WHAT YOU HAVE TO DO >>
Rename "komunikasi" to "percakapan" in the lines running from the start of the items through the line that contains "достигается специальным контролем", and give those lines back with nothing else changed.
-- EXCERPTED RECORDS follows --
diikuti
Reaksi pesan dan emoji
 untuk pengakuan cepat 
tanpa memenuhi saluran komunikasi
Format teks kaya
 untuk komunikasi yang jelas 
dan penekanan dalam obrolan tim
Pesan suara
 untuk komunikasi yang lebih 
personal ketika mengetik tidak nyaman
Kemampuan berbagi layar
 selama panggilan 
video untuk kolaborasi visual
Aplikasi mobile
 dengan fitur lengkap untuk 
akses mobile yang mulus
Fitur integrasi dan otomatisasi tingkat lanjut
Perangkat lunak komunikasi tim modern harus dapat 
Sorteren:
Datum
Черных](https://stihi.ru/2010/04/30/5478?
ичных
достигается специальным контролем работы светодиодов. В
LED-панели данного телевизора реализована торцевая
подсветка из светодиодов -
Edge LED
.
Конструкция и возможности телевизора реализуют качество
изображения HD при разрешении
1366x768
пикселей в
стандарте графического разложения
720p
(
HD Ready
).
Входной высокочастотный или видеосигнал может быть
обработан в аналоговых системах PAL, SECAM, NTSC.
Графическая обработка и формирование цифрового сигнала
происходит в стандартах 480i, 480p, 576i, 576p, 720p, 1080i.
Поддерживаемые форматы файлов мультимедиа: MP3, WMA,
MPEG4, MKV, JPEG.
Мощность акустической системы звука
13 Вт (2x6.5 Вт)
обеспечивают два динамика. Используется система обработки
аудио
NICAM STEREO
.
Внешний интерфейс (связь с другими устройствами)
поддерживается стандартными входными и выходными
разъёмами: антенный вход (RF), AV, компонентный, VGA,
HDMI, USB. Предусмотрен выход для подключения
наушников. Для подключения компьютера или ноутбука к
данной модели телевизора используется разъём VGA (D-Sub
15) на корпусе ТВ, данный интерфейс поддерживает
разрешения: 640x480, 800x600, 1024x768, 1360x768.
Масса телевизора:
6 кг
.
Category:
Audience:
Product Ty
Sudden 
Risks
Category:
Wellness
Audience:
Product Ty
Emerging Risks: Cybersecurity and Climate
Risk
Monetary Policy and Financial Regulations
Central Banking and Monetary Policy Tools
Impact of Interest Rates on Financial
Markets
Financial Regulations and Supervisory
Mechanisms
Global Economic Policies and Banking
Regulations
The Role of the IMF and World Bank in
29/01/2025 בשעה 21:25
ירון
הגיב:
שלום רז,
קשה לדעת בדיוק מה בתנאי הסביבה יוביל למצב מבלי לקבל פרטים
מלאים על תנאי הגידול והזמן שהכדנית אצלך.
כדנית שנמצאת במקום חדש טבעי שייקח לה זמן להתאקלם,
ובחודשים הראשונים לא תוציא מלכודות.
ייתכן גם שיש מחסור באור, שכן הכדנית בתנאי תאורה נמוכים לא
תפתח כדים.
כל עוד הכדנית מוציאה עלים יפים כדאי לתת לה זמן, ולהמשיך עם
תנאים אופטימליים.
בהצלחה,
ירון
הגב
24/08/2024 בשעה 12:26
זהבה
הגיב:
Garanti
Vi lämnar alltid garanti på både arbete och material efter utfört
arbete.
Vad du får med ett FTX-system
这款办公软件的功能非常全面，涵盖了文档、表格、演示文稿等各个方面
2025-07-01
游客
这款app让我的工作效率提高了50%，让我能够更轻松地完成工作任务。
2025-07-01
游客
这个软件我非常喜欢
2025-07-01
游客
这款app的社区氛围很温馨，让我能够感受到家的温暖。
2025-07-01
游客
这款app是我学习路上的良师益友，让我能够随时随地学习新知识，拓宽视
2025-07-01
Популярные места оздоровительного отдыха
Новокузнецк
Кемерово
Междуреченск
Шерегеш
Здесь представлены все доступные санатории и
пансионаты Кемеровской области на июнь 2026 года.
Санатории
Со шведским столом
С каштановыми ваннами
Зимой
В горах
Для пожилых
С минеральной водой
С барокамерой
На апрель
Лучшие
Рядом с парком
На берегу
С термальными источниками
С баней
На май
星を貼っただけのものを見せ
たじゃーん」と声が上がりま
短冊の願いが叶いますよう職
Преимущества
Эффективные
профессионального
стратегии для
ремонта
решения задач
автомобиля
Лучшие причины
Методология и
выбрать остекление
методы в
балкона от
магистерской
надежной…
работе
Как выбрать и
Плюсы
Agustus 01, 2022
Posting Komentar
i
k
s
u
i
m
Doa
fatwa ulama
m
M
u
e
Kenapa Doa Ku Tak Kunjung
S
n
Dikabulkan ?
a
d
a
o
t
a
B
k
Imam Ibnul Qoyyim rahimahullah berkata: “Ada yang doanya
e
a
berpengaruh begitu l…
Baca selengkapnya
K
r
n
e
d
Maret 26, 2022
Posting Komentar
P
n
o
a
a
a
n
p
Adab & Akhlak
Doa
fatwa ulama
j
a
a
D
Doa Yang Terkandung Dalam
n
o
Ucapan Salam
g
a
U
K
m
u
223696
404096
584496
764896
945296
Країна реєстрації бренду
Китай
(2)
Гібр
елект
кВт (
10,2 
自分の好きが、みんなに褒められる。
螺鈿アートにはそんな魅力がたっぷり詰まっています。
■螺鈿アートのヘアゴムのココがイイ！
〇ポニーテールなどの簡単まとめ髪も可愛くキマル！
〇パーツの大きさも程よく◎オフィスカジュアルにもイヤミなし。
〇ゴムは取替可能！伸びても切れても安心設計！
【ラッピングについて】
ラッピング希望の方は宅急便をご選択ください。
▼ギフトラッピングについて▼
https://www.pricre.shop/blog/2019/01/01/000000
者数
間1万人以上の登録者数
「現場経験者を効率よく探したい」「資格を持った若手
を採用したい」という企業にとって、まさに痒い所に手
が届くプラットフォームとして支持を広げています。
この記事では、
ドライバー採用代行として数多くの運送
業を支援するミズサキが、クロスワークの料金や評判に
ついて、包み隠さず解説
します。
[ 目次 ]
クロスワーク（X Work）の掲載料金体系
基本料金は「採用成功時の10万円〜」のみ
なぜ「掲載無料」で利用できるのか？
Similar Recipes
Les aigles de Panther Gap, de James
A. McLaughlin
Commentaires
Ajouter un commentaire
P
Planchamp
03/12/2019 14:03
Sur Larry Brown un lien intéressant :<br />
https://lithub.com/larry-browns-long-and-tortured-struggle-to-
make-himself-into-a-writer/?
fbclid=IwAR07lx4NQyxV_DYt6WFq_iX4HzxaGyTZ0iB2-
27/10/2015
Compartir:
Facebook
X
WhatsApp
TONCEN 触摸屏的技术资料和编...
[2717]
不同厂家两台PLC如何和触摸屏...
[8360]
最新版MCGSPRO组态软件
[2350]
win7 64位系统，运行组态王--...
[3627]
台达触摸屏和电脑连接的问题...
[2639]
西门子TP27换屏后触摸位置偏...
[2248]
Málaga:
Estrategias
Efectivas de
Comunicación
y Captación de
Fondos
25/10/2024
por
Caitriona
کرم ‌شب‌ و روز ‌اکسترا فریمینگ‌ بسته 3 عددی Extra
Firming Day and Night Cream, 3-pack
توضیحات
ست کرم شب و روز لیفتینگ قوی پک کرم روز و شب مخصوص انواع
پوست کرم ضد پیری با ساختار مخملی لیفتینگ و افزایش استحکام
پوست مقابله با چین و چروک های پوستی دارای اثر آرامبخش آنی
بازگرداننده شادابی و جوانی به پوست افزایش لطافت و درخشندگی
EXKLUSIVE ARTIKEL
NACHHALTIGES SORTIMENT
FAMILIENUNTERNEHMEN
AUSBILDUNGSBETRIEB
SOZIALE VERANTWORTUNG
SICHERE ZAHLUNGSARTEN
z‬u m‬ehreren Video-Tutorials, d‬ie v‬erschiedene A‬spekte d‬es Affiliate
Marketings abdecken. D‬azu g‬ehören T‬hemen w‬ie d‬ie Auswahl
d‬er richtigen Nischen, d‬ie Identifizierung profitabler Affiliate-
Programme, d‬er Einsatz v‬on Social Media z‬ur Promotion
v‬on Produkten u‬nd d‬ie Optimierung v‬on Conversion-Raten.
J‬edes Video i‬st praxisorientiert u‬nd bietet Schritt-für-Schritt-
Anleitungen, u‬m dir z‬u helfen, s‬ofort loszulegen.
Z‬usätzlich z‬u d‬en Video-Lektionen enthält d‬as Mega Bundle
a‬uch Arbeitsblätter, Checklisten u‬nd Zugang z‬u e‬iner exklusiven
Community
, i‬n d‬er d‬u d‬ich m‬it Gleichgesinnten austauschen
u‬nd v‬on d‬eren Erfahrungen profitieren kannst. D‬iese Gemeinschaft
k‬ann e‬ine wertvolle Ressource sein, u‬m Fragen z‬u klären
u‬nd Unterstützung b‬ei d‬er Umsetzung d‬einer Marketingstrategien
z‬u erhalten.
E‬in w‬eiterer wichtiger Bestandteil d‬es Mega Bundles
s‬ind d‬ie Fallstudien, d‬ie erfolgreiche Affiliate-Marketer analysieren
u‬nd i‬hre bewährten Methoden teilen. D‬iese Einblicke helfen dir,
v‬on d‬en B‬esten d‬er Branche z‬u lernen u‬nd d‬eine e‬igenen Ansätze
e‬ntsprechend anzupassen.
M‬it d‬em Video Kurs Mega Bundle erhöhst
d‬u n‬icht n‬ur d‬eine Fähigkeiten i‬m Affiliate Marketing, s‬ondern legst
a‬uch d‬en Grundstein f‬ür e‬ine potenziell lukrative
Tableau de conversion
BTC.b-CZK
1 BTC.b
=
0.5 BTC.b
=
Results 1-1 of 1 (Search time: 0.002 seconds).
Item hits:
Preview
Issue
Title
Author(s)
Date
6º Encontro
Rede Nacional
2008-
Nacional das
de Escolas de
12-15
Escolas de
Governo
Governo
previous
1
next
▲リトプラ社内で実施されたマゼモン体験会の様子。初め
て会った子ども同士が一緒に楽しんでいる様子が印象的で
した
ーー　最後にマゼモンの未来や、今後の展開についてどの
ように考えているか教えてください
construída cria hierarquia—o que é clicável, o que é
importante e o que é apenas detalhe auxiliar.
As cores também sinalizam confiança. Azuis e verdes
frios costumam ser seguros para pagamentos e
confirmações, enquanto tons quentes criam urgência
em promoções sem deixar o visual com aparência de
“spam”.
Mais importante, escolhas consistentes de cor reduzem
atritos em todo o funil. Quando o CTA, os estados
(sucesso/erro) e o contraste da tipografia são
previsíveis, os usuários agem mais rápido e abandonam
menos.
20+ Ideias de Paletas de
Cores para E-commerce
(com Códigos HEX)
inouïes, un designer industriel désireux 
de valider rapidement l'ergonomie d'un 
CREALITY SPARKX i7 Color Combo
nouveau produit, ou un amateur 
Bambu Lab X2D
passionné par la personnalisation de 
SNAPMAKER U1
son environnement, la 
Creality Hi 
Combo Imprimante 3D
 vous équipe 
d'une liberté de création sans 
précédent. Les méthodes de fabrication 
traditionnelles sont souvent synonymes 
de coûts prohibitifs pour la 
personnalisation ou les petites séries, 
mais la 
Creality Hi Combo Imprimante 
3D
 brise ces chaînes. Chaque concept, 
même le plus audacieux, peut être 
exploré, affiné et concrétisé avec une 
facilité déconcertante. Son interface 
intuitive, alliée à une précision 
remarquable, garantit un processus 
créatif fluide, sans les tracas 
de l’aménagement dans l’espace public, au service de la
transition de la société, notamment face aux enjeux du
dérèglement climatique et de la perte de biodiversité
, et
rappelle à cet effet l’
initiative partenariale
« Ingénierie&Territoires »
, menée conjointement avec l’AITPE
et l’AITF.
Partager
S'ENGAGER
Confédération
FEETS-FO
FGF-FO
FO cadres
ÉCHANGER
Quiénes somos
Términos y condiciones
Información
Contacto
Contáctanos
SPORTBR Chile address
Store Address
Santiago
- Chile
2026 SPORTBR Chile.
-- EXCERPTED RECORDS concluded --
SOLUTION TO THE EXERCISE >>
diikuti
Reaksi pesan dan emoji
 untuk pengakuan cepat 
tanpa memenuhi saluran percakapan
Format teks kaya
 untuk percakapan yang jelas 
dan penekanan dalam obrolan tim
Pesan suara
 untuk percakapan yang lebih 
personal ketika mengetik tidak nyaman
Kemampuan berbagi layar
 selama panggilan 
video untuk kolaborasi visual
Aplikasi mobile
 dengan fitur lengkap untuk 
akses mobile yang mulus
Fitur integrasi dan otomatisasi tingkat lanjut
Perangkat lunak percakapan tim modern harus dapat 
Sorteren:
Datum
Черных](https://stihi.ru/2010/04/30/5478?
ичных
достигается специальным контролем работы светодиодов. В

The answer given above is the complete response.